The car is actually a simulator. It's connected to a computer and software system. Dr. Fengxiang Qiao is assistant professor of transportation studies at TSU. He's using the simulator to guage how road signs and symbols help guide people to traffic generators. Traffic generators are those places where large numbers of people converge, such as stadiums and entertainment venues.

"Those attractions that will attract the people from not only this city, maybe from other cities, where we have a big event such as the Rodeo Houston or basketball or when there are some similar events in the Toyota Center or Reliant Energy. So under these cases people will get lost when they try to find their destination because they are not familiar with the road systems nearby."
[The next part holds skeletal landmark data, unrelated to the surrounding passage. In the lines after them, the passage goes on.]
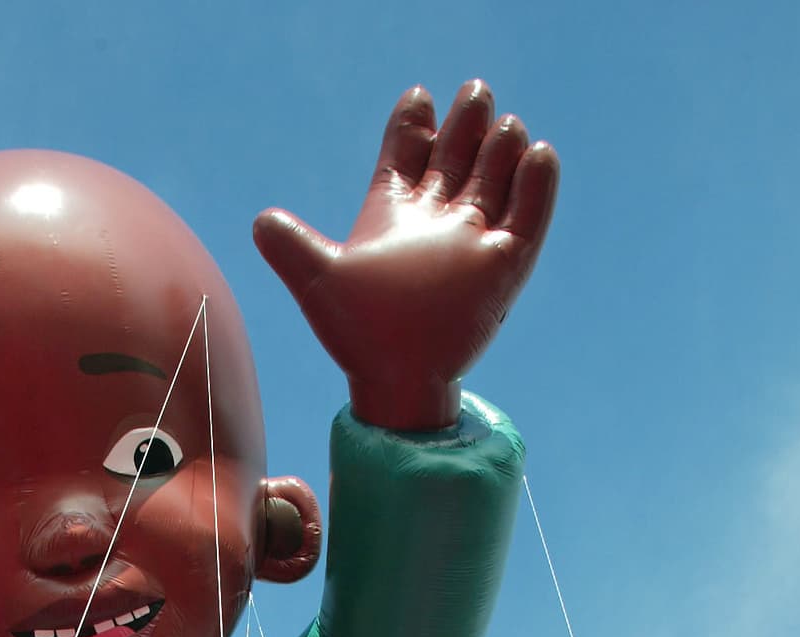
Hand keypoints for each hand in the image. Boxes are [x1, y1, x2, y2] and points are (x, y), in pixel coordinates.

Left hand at [254, 80, 558, 430]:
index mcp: (395, 211)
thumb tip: (260, 222)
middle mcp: (437, 218)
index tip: (419, 96)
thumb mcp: (319, 284)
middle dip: (467, 120)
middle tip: (475, 92)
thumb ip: (293, 248)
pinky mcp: (505, 264)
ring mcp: (473, 238)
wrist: (396, 381)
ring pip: (495, 176)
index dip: (414, 123)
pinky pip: (529, 217)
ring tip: (505, 126)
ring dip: (502, 147)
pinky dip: (537, 186)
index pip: (408, 151)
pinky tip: (539, 154)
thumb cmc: (357, 334)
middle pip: (457, 152)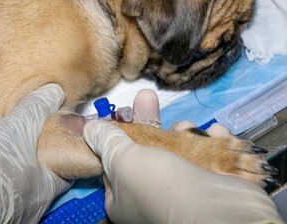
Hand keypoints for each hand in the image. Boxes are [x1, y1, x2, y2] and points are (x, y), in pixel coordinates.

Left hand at [83, 121, 281, 223]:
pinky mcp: (208, 181)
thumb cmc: (160, 185)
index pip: (113, 163)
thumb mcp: (123, 160)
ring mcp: (180, 188)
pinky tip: (214, 133)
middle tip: (147, 97)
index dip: (117, 138)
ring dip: (182, 131)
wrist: (217, 210)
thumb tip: (89, 128)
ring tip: (186, 126)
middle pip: (145, 149)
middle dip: (148, 121)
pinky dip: (209, 140)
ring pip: (176, 149)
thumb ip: (107, 141)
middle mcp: (149, 194)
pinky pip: (205, 154)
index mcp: (123, 196)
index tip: (122, 117)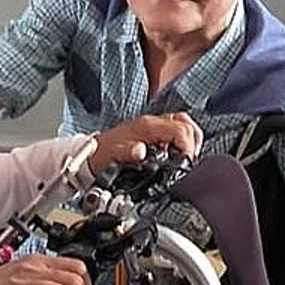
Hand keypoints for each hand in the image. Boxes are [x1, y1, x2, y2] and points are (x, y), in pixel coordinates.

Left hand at [89, 113, 203, 173]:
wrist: (92, 153)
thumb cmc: (102, 154)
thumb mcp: (113, 156)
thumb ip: (128, 153)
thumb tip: (140, 151)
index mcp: (146, 126)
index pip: (180, 129)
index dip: (188, 146)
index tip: (187, 161)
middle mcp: (152, 123)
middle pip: (186, 123)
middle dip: (193, 142)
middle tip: (189, 159)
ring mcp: (154, 127)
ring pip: (183, 125)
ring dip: (190, 140)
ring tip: (186, 157)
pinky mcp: (154, 133)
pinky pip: (176, 132)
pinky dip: (182, 142)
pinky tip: (177, 155)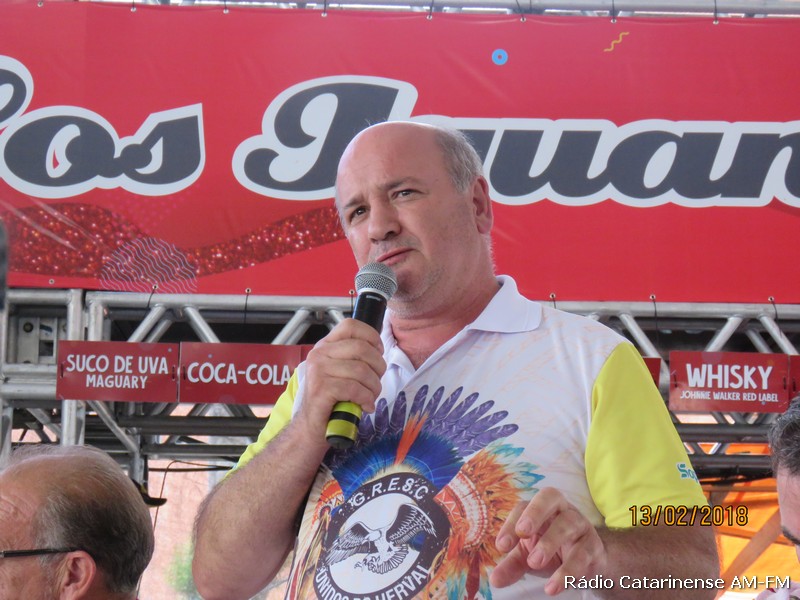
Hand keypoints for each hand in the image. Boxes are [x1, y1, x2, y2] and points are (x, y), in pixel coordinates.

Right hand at [296, 318, 385, 437]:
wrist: (311, 427)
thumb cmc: (332, 400)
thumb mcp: (341, 371)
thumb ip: (354, 357)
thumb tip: (378, 350)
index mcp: (325, 346)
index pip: (351, 326)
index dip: (371, 336)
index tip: (379, 353)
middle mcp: (319, 354)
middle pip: (362, 348)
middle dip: (378, 367)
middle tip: (376, 382)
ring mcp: (318, 371)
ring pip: (361, 370)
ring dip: (374, 387)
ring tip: (371, 397)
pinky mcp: (321, 389)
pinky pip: (355, 388)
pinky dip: (366, 399)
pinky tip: (365, 406)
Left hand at [490, 487, 607, 594]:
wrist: (589, 564)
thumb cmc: (552, 551)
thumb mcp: (528, 556)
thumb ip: (512, 565)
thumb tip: (494, 580)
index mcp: (542, 508)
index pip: (524, 506)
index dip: (511, 523)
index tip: (501, 546)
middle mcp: (562, 509)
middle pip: (550, 496)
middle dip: (535, 512)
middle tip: (522, 533)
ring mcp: (580, 525)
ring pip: (568, 523)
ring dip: (549, 542)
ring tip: (534, 563)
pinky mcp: (593, 546)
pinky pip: (582, 554)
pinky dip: (567, 571)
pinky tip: (553, 586)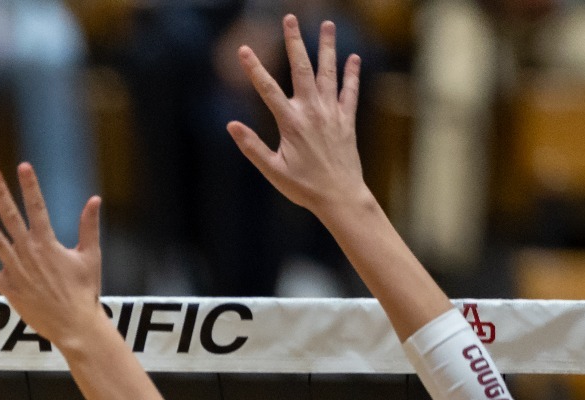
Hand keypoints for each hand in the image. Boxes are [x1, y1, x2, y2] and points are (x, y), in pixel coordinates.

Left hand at [0, 164, 106, 351]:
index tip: (23, 166)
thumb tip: (94, 199)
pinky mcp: (9, 289)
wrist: (75, 324)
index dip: (30, 185)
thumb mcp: (90, 255)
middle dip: (1, 194)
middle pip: (11, 217)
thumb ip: (89, 226)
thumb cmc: (85, 291)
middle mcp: (29, 253)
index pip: (37, 206)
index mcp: (48, 243)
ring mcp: (16, 271)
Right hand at [227, 16, 368, 221]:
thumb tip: (231, 125)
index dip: (254, 68)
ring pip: (329, 73)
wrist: (340, 196)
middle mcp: (312, 112)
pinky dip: (351, 73)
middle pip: (301, 69)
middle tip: (290, 19)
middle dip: (294, 42)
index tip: (244, 50)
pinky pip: (350, 91)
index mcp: (290, 123)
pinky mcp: (346, 120)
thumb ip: (252, 147)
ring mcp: (331, 113)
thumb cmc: (303, 187)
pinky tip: (352, 57)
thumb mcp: (272, 171)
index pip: (268, 89)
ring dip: (327, 47)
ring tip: (327, 24)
Volunteers are asked to drive the simulator and then report whether the signs they saw on the screen were helpful in directing them to their destination. Cassie Lu is the research assistant on this project. She designed the software program that simulates various road signs and scenarios. She says the program tests the signs that are already in place on the roads, as well as other types of signs to see what works best.

"After the drivers drive the whole round, we will record the driver's behavior and whether they have successfully or correctly entered an exit, entered a lane that's according to the signs. And we will do surveying, some kind of survey or test to see how do they feel about a sign and whether there's something that we can implement."

Right now, there's no uniform set of signage for traffic generators. TXDOT awarded TSU a $200,000 grant and is asking the university to come up with recommendations for a standard signage system. Laurie Johnson, Houston Public Radio News.